Lewis and Sewell Families (Vol. viii., p. 388.).—Your correspondent may obtain, in respect to the Lewis family, much information in the Life and Correspondence of Matthew Gregory Lewis, two vols. 8vo., London, 1839, particularly at pp. 6. and 7. of vol. i. He will there find that Matthew Lewis, Esq., who was Deputy Secretary of War for twenty-six years, married Frances Sewell, youngest daughter of the Right Hon. Sir Thos. Sewell; that Lieut.-Gen. Whitelocke and Gen. Sir Thos. Brownrigg, G.C.B., married the other two daughters of Sir Thos. Sewell; and that Matthew Gregory Lewis, who wrote the Castle Spectre, &c., was son of Matthew Lewis, Esq., the Deputy Secretary of War.

With regard to the Sewell family. The Right Hon. Sir Thos. Sewell, who was Master of the Rolls for twenty years, died in 1784; and there is, I believe, a very correct account of his family connexions in the Gentleman's Magazine for 1784, p. 555. He died intestate, and his eldest son, Thos. Bailey Heath Sewell, succeeded to his estate of Ottershaw and the manors of Stannards and Fords in Chobham, Surrey. This gentleman was a magistrate for the county of Surrey; and in the spring of 1794, when this country was threatened by both foreign and domestic enemies, he became Lieut.-Col. of a regiment of Light Dragoons (fencibles), raised in Surrey (at Richmond) by George Lord Onslow, Lord-Lieut. of the county, in which he served six years, till the Government not requiring their services they were disbanded. Lieut.-Col. Sewell died in 1803, and was buried in the church at Chobham, where there is a monument to his memory. Of his family we have not farther knowledge than that he had a son, Thos. Bermingham Heath Sewell, who was a cornet in the 32nd Light Dragoons, and lieutenant in the 4th Dragoon Guards during the war of the French Revolution. The History and Antiquities of Surrey, by the Rev. Owen Manning and Wm. Bray, in three vols. folio, 1804, has in the third volume much concerning the Sewell family.

D. N.

Pharaoh's Ring (Vol. viii., p. 416.).—The mention of the ring conferred on, or confided to, Joseph by the Pharaoh of Egypt, as stated in Genesis xli. 42., reminds me of a ring being shown to me some years ago, which was believed by its then possessor to be the identical ring, or at all events a signet ring of the very Pharaoh who promoted Joseph to the chief office in his kingdom.
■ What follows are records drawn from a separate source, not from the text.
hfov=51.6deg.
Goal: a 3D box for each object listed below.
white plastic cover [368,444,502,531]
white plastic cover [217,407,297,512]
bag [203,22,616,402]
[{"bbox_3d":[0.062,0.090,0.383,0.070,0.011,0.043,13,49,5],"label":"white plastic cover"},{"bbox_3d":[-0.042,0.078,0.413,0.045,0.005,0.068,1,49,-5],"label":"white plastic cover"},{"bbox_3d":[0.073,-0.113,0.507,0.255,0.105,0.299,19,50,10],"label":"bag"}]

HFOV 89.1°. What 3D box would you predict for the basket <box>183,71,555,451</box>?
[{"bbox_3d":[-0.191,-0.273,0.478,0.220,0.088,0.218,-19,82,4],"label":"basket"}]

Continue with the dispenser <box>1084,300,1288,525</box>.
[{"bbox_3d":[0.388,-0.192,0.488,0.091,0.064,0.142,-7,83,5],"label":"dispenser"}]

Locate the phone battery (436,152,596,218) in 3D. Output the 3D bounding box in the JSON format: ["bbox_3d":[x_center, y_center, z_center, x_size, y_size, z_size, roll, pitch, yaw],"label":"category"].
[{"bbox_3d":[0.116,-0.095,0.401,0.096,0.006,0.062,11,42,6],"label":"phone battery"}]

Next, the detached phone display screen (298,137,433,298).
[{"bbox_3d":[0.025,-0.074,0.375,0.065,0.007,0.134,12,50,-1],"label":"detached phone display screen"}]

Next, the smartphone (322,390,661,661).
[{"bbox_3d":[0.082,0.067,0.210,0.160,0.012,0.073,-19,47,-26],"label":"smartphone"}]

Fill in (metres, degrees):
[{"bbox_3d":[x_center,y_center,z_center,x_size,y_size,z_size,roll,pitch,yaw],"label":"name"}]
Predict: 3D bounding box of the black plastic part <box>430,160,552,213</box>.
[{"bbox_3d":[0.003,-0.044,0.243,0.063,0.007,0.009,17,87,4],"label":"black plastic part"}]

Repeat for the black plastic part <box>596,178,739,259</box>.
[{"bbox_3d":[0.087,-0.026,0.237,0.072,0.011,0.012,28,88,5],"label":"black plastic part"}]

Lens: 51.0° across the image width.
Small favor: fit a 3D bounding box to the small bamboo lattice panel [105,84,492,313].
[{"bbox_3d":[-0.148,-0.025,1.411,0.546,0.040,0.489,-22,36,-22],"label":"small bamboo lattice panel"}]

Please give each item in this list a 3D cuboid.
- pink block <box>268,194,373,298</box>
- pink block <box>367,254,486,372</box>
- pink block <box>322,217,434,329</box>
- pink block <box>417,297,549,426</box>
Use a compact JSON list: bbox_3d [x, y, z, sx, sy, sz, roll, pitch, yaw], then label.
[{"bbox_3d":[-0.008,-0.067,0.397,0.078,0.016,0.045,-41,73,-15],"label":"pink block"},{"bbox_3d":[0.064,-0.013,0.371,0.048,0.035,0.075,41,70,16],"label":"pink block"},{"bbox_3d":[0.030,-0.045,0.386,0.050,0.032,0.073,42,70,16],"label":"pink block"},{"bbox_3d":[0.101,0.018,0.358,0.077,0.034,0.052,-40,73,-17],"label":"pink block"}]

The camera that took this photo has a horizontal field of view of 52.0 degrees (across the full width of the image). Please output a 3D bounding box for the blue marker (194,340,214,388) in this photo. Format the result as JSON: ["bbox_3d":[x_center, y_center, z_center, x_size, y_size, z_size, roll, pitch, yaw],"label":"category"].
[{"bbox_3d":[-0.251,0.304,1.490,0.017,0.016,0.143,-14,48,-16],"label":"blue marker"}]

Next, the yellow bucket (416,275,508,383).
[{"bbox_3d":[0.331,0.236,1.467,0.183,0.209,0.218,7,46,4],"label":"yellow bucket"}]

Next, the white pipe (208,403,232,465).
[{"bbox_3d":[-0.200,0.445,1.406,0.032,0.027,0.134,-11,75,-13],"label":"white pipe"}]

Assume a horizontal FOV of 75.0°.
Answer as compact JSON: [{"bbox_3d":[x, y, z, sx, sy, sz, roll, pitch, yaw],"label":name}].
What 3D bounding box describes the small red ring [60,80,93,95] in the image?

It was a ring of pure gold, running through a hole in a massive wedge of gold, about the size, as far as I recollect, of a moderate-sized walnut. On one of its faces was cut the hieroglyphic (inclosed as usual with the names of Egyptian kings in an oval), as I was assured, of the king, the friend of Joseph, as was generally supposed by the readers of hieroglyphics: I pretend to no knowledge of them myself.

The possessor of the ring, who showed it to me, was Mr. Sams, one of the Society of Friends, a bookseller at Darlington. Since railroads have

whirled me past that town, I have lost my means of periodical communication with him. He had, not long before I saw him last, returned from the Holy Land, where he assured me he had visited every spot that could be identified mentioned in the New Testament. He had also been some time in Egypt, and had brought home a great quantity of Egyptian antiquities. The lesser ones he had in the first floor of a carver and gilder's in Great Queen Street, between the Freemason's Tavern and Lincoln's Inn Fields. He was then anxious that these should be bought for the British Museum, and I think that at his request I wrote to the Earl of Aberdeen to mention this, and that the answer was that there was already so large a collection in the Museum, that more, as they must most of them be duplicates, would be of no use.

What has become of them I know not. I was told that a number of his larger antiquities, stone and marble, were for some time placed on Waterloo Bridge, that being a very quiet place, where people might view them without interruption. I did not happen to be in London that season, and therefore did not see them.

J. Ss.

[The whole of Mr. Sams's collection of Egyptian antiquities were bought by Joseph Mayer, Esq, F.S.A., of Liverpool, about two years ago, to add to his previous assemblage of similar monuments, and are placed by him, with a very valuable collection of mediæval antiquities, in the Egyptian Museum, 8. Colquitt Street, Liverpool. The small charge of sixpence for each visit opens the entire collection to the public; but it is a lamentable fact, that the curiosity or patriotism of the inhabitants does not cover Mr. Mayer's expenses by a large annual amount.]